* Begin Text block *
Gottfried Wilhelm von Leibniz (1646-1716) “As the lesser evil contains and element of good, so the lesser good contains an element of evil”—to demonstrate that God (who’s perfect) created the world intentionally and thus it is fully good as is.

  • Interesting thoughts from First Truths:
    • “There is nothing without a reason, or no effect without a cause.”
    • “There are no two individual things in nature which differ only numerically.”
    • “Every individual substance involves the whole universe in its perfect concept, and all that exists in the universe has existed or will exist. All individual created substances, indeed, are different expressions of the same universe and of the same universal cause, God.”
    • “There is no vacuum. Time too may be proved not to be a thing, in the same way as space. There are no atoms; indeed, there is no body so small that it is not actually subdivided. Every small part of the universe contains a world with an infinite number of creatures. But a continuum is not divisible into points, nor is it divisible in all possible ways. If you bisect a straight line and then any part of it, you will set up different divisions than if you trisect it.
    • Corporeal substance can neither come into being nor perish except through creation or annihilation. Therefore, ensouled beings neither begin nor perish; they are only transformed.
  • Interesting thoughts from Discourse on Metaphysics:
    • I am far removed from the opinion of those who maintain that there are no principles of goodness or perfection in the nature of things, or in the ideas which God has about them, and who say that the works of God are good only through the formal reason that God has made them.
    • Neither am I able to approve of the opinion of certain modern writers who boldly maintain that what God has made is not perfect in the highest degree, and that he might have done better. I believe that a great many passages from the divine writings and from the holy fathers will be found favoring my position, while hardly any will be found in favor of that of these modern thinkers. Their opinion is, in my judgment, foreign to the writers of antiquity and is a deduction based upon our too slight acquaintance with the general harmony of the universe and with the hidden reasons for God’s conduct. In our ignorance, therefore, we are tempted to decide audaciously that many things might have been done better.
* End Text block *
# Exercise requirements
1 - Write out the passage of the Leibniz notes between "Gottfried Wilhelm von" and "good as is.", inclusive.
2 - Write what comes next in the notes on Leibniz, picking up after their final sentence.
* Begin Information provided *
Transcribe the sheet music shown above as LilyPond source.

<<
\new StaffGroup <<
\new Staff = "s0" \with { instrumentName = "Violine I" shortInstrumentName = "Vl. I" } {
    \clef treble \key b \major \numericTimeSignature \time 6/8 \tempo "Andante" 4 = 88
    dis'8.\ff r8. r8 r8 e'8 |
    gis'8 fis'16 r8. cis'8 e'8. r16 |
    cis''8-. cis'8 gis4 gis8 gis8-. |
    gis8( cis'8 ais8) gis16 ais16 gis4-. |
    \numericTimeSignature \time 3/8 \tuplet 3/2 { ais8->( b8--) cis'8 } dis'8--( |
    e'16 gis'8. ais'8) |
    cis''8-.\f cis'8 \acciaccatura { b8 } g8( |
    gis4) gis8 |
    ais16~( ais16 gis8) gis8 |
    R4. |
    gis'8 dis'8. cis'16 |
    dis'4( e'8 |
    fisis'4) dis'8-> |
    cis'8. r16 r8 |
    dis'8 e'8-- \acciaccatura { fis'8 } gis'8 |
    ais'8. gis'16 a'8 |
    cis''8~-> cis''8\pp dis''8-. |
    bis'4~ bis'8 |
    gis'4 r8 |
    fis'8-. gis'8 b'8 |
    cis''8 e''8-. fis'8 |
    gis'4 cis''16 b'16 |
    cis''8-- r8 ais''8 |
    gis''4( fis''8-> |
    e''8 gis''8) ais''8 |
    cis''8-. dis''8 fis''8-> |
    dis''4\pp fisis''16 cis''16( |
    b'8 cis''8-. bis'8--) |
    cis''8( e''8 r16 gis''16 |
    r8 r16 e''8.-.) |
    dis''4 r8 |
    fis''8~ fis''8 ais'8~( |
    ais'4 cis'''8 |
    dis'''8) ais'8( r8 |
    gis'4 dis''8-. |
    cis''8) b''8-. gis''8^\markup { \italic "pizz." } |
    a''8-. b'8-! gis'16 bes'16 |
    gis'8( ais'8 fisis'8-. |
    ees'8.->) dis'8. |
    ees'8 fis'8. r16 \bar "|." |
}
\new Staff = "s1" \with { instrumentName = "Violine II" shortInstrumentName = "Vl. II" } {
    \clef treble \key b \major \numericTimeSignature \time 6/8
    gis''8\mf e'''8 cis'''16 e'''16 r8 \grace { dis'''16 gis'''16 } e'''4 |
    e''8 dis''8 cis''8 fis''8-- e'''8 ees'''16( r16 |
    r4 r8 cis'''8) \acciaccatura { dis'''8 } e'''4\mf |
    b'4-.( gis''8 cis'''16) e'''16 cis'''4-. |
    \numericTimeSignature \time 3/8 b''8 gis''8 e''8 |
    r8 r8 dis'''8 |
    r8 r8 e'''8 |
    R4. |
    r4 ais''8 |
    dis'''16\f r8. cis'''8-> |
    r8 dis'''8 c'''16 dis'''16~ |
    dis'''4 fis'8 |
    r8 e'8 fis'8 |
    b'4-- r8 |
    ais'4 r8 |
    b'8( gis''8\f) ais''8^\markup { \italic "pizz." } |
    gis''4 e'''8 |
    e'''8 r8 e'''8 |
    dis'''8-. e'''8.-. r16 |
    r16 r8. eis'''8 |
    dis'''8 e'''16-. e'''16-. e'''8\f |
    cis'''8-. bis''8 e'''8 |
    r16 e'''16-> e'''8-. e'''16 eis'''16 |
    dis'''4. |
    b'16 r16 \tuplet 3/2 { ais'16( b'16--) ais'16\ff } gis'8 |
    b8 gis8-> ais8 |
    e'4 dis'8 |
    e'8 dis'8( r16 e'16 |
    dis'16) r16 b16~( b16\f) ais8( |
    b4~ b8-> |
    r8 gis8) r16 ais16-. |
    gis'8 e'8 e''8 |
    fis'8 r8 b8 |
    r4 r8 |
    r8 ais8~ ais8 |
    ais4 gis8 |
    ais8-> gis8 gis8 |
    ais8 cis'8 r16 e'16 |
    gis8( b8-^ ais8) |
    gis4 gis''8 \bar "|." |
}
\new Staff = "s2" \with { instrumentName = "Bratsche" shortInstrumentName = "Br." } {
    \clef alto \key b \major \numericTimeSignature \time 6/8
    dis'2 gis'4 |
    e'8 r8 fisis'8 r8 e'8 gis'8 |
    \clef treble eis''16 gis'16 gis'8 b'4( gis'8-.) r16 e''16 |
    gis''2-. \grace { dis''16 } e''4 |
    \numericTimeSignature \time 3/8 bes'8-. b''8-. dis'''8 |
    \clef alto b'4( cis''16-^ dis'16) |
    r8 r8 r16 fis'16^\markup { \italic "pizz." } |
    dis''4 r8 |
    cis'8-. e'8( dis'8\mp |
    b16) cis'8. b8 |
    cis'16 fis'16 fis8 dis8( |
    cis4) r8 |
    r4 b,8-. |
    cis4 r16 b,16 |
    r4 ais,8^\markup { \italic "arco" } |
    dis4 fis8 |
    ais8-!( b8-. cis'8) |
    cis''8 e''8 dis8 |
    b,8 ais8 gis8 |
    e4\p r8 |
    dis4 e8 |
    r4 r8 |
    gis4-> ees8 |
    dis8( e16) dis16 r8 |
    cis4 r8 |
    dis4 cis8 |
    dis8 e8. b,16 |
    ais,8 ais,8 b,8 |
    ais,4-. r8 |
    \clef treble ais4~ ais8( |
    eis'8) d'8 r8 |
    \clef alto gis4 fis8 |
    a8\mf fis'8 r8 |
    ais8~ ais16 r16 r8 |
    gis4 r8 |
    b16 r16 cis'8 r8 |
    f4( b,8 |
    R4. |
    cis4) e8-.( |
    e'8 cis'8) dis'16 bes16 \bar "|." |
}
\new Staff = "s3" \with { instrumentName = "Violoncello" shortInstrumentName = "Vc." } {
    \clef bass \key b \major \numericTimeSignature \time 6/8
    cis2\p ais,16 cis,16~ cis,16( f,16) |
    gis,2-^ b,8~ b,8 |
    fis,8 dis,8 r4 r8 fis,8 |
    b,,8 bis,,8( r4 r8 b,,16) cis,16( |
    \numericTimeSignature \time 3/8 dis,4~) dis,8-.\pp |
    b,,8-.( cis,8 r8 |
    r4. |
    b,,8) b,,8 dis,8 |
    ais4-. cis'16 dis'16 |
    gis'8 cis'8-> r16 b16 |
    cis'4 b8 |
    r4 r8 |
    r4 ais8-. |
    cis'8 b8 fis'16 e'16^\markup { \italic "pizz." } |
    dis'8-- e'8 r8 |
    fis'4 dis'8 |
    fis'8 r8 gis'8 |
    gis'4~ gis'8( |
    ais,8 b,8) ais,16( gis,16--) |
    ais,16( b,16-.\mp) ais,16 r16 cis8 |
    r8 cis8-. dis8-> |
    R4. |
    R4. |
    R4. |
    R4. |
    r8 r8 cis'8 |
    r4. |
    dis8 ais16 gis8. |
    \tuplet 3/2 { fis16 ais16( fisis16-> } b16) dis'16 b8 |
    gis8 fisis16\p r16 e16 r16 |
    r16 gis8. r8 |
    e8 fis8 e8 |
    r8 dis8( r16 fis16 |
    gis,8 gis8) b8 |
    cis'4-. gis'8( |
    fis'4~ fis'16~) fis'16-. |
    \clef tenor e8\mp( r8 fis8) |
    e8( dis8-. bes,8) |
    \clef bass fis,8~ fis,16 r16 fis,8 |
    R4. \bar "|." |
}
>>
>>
* End Information provided *
# Expected answers
1 -
Gottfried Wilhelm von Leibniz (1646-1716) “As the lesser evil contains and element of good, so the lesser good contains an element of evil”—to demonstrate that God (who’s perfect) created the world intentionally and thus it is fully good as is.

2 -
    • In relation to proof of God—“It must be, they say, that I have an idea of God, or of a perfect being, since I think of him and we cannot think without having ideas; now the idea of this being includes all perfections and since existence is one of these perfections, it follows that he exists. But I reply, inasmuch as we often think of impossible chimeras, for example of the highest degree of swiftness, of the greatest number, of the meeting of the conchoid with its base or determinant, such reasoning is not sufficient. It is therefore in this sense that we can say that there are true and false ideas according as the thing which is in question is possible or not. And it is when he is assured of the possibility of a thing that one can boast of having an idea of it. Therefore, the aforesaid argument proves that God exists, if he is possible. This is in fact an excellent privilege of the divine nature, to have need only of a possibility or an essence in order to actually exist, and it is just this which is called self-sufficient being, ens a se.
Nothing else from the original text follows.